41Der Beschluss des Verwaltungsgerichts ist auch nicht unverhältnismäßig. Die mit der vereinsrechtlichen Organisationsform begründete besondere Gefahrenlage,
42vgl. BVerwG, Urteil vom 18. Oktober 1988, a.a.O.,
43rechtfertigt regelmäßig die mit den Ermittlungsmaßnahmen im Rahmen des § 4 Abs. 4 VereinsG verbundenen Eingriffe in die geschützten Rechtsgüter der hiervon Betroffenen. Dafür, dass von der Anordnung der Maßnahmen wegen der Schwere der damit für den Antragsgegner verbundenen Beeinträchtigungen und des Bestehens anderer Erkenntnismöglichkeiten abzusehen war,
44vgl.
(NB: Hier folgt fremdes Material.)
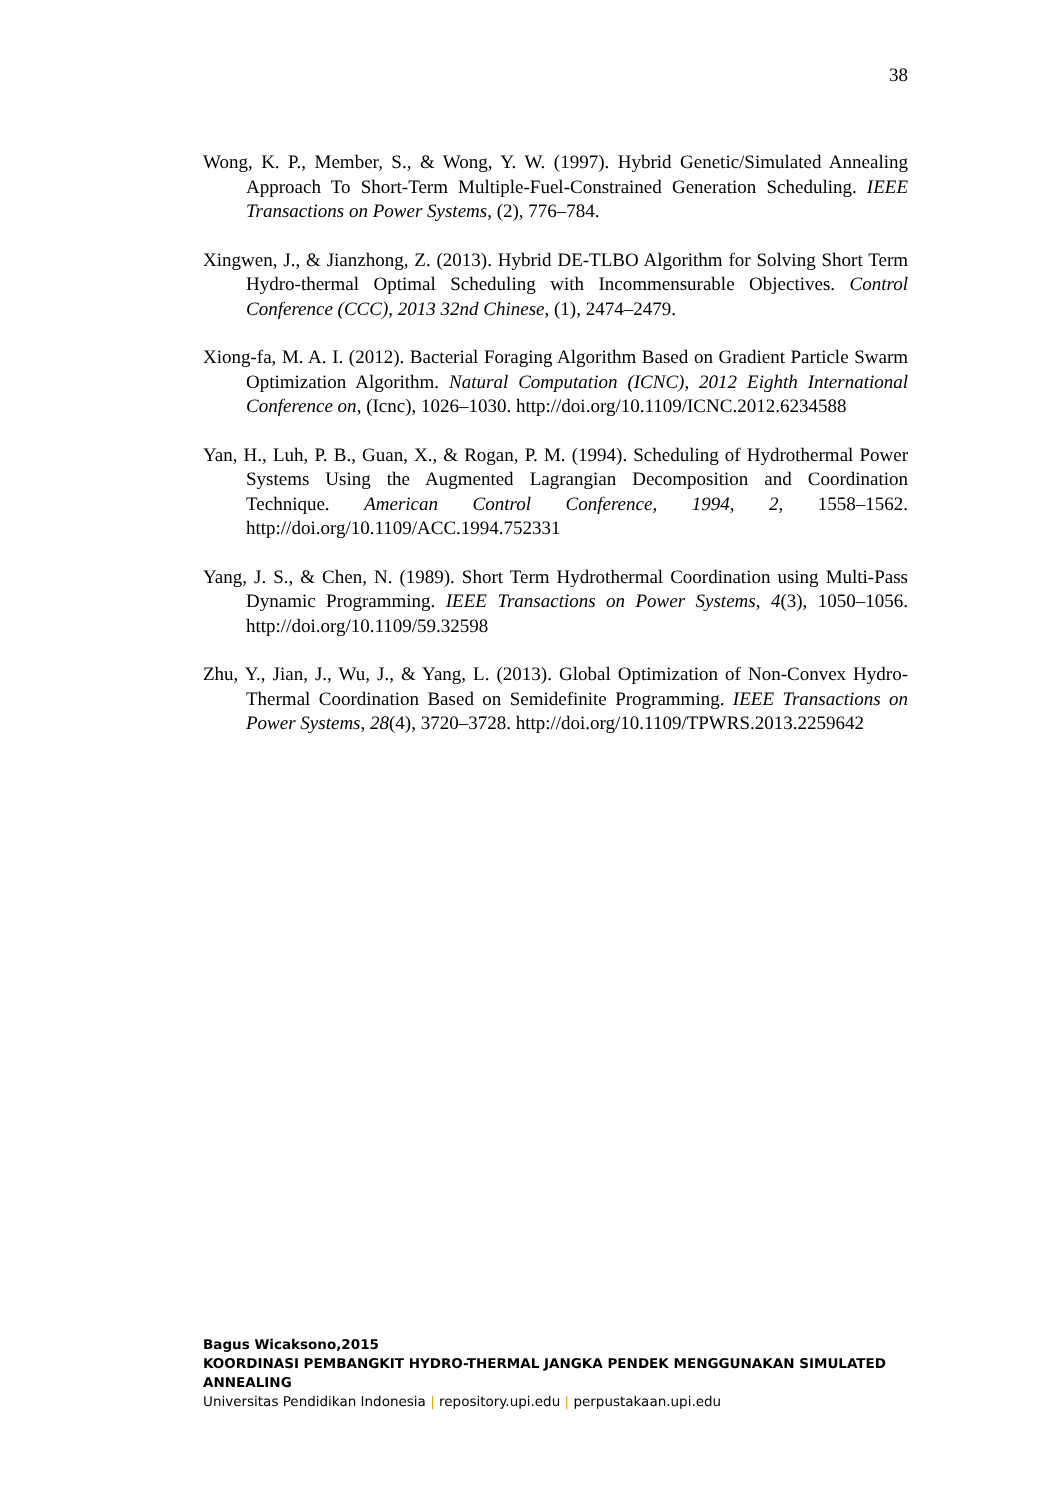38
Wong, K. P., Member, S., & Wong, Y. W. (1997). Hybrid Genetic/Simulated Annealing Approach To Short-Term Multiple-Fuel-Constrained Generation Scheduling. IEEE Transactions on Power Systems, (2), 776–784.
Xingwen, J., & Jianzhong, Z. (2013). Hybrid DE-TLBO Algorithm for Solving Short Term Hydro-thermal Optimal Scheduling with Incommensurable Objectives. Control Conference (CCC), 2013 32nd Chinese, (1), 2474–2479.
Xiong-fa, M. A. I. (2012). Bacterial Foraging Algorithm Based on Gradient Particle Swarm Optimization Algorithm. Natural Computation (ICNC), 2012 Eighth International Conference on, (Icnc), 1026–1030. http://doi.org/10.1109/ICNC.2012.6234588
Yan, H., Luh, P. B., Guan, X., & Rogan, P. M. (1994). Scheduling of Hydrothermal Power Systems Using the Augmented Lagrangian Decomposition and Coordination Technique. American Control Conference, 1994, 2, 1558–1562. http://doi.org/10.1109/ACC.1994.752331
Yang, J. S., & Chen, N. (1989). Short Term Hydrothermal Coordination using Multi-Pass Dynamic Programming. IEEE Transactions on Power Systems, 4(3), 1050–1056. http://doi.org/10.1109/59.32598
Zhu, Y., Jian, J., Wu, J., & Yang, L. (2013). Global Optimization of Non-Convex Hydro-Thermal Coordination Based on Semidefinite Programming. IEEE Transactions on Power Systems, 28(4), 3720–3728. http://doi.org/10.1109/TPWRS.2013.2259642
Bagus Wicaksono,2015
KOORDINASI PEMBANGKIT HYDRO-THERMAL JANGKA PENDEK MENGGUNAKAN SIMULATED ANNEALING
Universitas Pendidikan Indonesia | repository.upi.edu | perpustakaan.upi.edu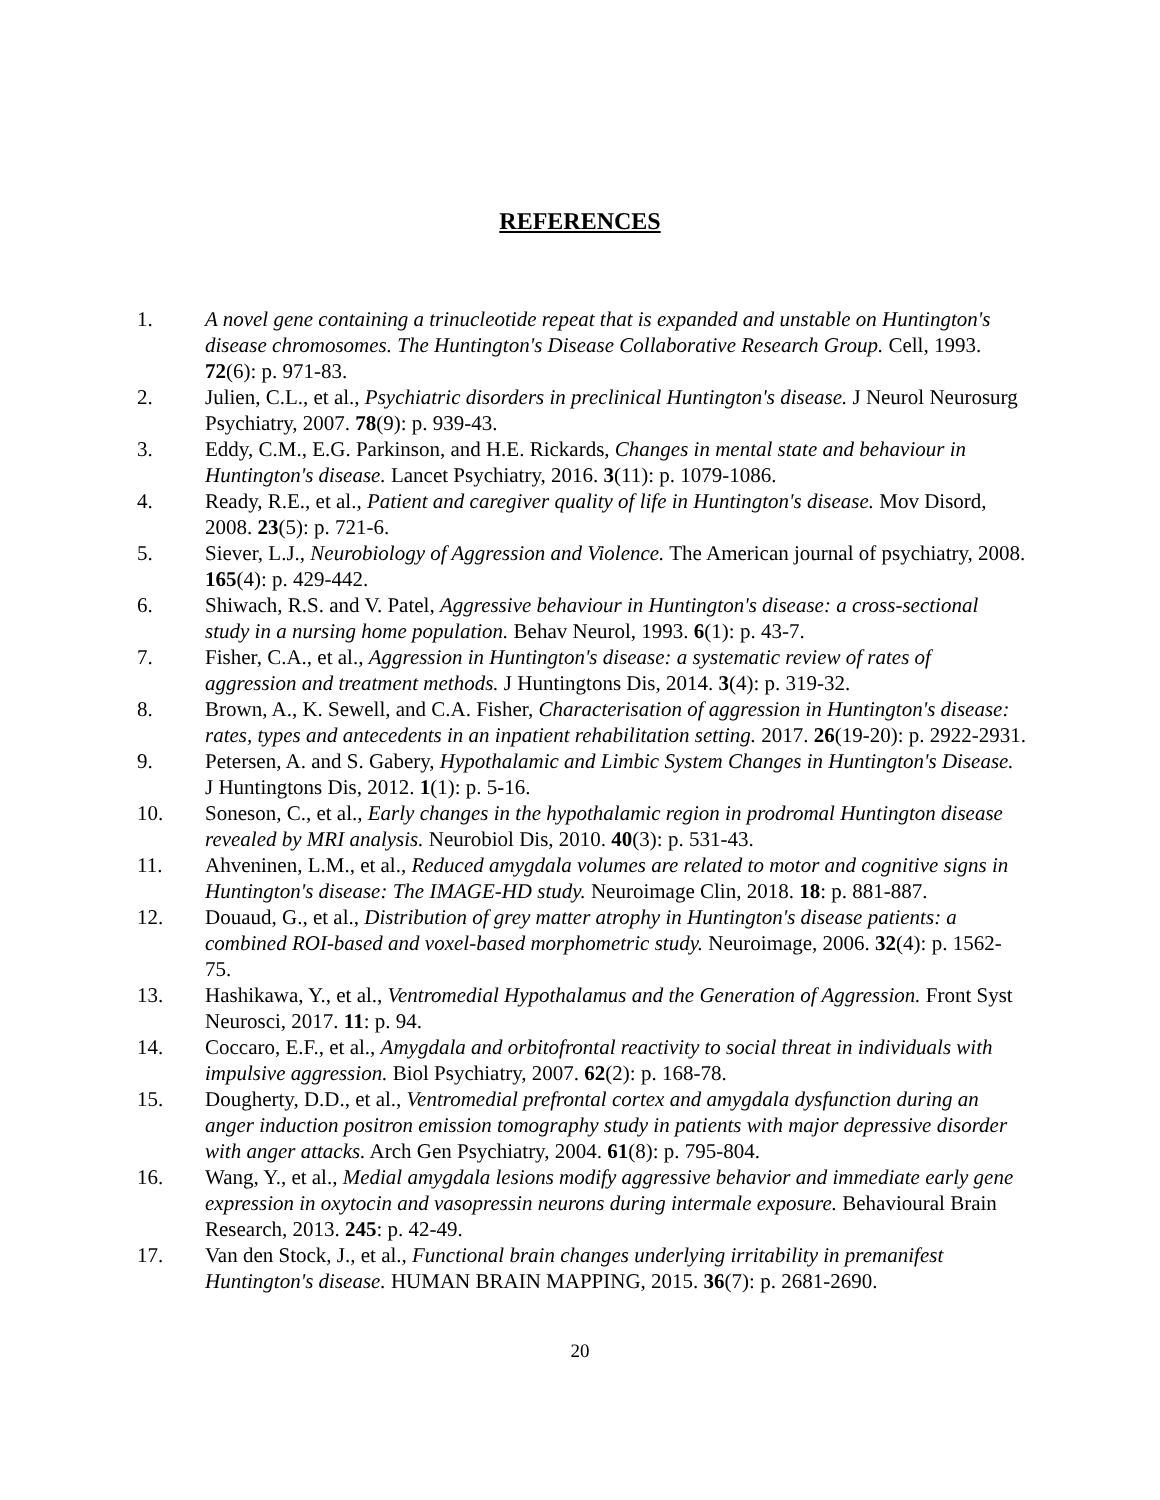REFERENCES
1. A novel gene containing a trinucleotide repeat that is expanded and unstable on Huntington's disease chromosomes. The Huntington's Disease Collaborative Research Group. Cell, 1993. 72(6): p. 971-83.
2. Julien, C.L., et al., Psychiatric disorders in preclinical Huntington's disease. J Neurol Neurosurg Psychiatry, 2007. 78(9): p. 939-43.
3. Eddy, C.M., E.G. Parkinson, and H.E. Rickards, Changes in mental state and behaviour in Huntington's disease. Lancet Psychiatry, 2016. 3(11): p. 1079-1086.
4. Ready, R.E., et al., Patient and caregiver quality of life in Huntington's disease. Mov Disord, 2008. 23(5): p. 721-6.
5. Siever, L.J., Neurobiology of Aggression and Violence. The American journal of psychiatry, 2008. 165(4): p. 429-442.
6. Shiwach, R.S. and V. Patel, Aggressive behaviour in Huntington's disease: a cross-sectional study in a nursing home population. Behav Neurol, 1993. 6(1): p. 43-7.
7. Fisher, C.A., et al., Aggression in Huntington's disease: a systematic review of rates of aggression and treatment methods. J Huntingtons Dis, 2014. 3(4): p. 319-32.
8. Brown, A., K. Sewell, and C.A. Fisher, Characterisation of aggression in Huntington's disease: rates, types and antecedents in an inpatient rehabilitation setting. 2017. 26(19-20): p. 2922-2931.
9. Petersen, A. and S. Gabery, Hypothalamic and Limbic System Changes in Huntington's Disease. J Huntingtons Dis, 2012. 1(1): p. 5-16.
10. Soneson, C., et al., Early changes in the hypothalamic region in prodromal Huntington disease revealed by MRI analysis. Neurobiol Dis, 2010. 40(3): p. 531-43.
11. Ahveninen, L.M., et al., Reduced amygdala volumes are related to motor and cognitive signs in Huntington's disease: The IMAGE-HD study. Neuroimage Clin, 2018. 18: p. 881-887.
12. Douaud, G., et al., Distribution of grey matter atrophy in Huntington's disease patients: a combined ROI-based and voxel-based morphometric study. Neuroimage, 2006. 32(4): p. 1562-75.
13. Hashikawa, Y., et al., Ventromedial Hypothalamus and the Generation of Aggression. Front Syst Neurosci, 2017. 11: p. 94.
14. Coccaro, E.F., et al., Amygdala and orbitofrontal reactivity to social threat in individuals with impulsive aggression. Biol Psychiatry, 2007. 62(2): p. 168-78.
15. Dougherty, D.D., et al., Ventromedial prefrontal cortex and amygdala dysfunction during an anger induction positron emission tomography study in patients with major depressive disorder with anger attacks. Arch Gen Psychiatry, 2004. 61(8): p. 795-804.
16. Wang, Y., et al., Medial amygdala lesions modify aggressive behavior and immediate early gene expression in oxytocin and vasopressin neurons during intermale exposure. Behavioural Brain Research, 2013. 245: p. 42-49.
17. Van den Stock, J., et al., Functional brain changes underlying irritability in premanifest Huntington's disease. HUMAN BRAIN MAPPING, 2015. 36(7): p. 2681-2690.
20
BVerfG, Teilurteil vom 5. August 1966 - 1 BvR 586/62, 610/63 und 512/64 -, BVerfGE 20, 162 ff. (187, 198 ff.),
45ist nichts ersichtlich.
46Soweit bei der Durchsuchung Gegenstände beschlagnahmt worden sein sollten, denen die potenzielle Beweiseignung offensichtlich fehlt, betrifft dies lediglich die Art und Weise des Vollzuges, nicht aber die Rechtmäßigkeit des angefochtenen Beschlusses, der die Durchsuchung und Beschlagnahme auf potenziell geeignete Beweismittel beschränkt.
47Die Kostenentscheidung folgt aus §§ 154 Abs. 2 VwGO. Die Streitwertfestsetzung beruht auf §§ 14 Abs. 1, 13 Abs. 1 Satz 2 GKG.
48Dieser Beschluss ist unanfechtbar (§ 152 Abs. 1 VwGO, § 25 Abs. 3 Satz 2 GKG).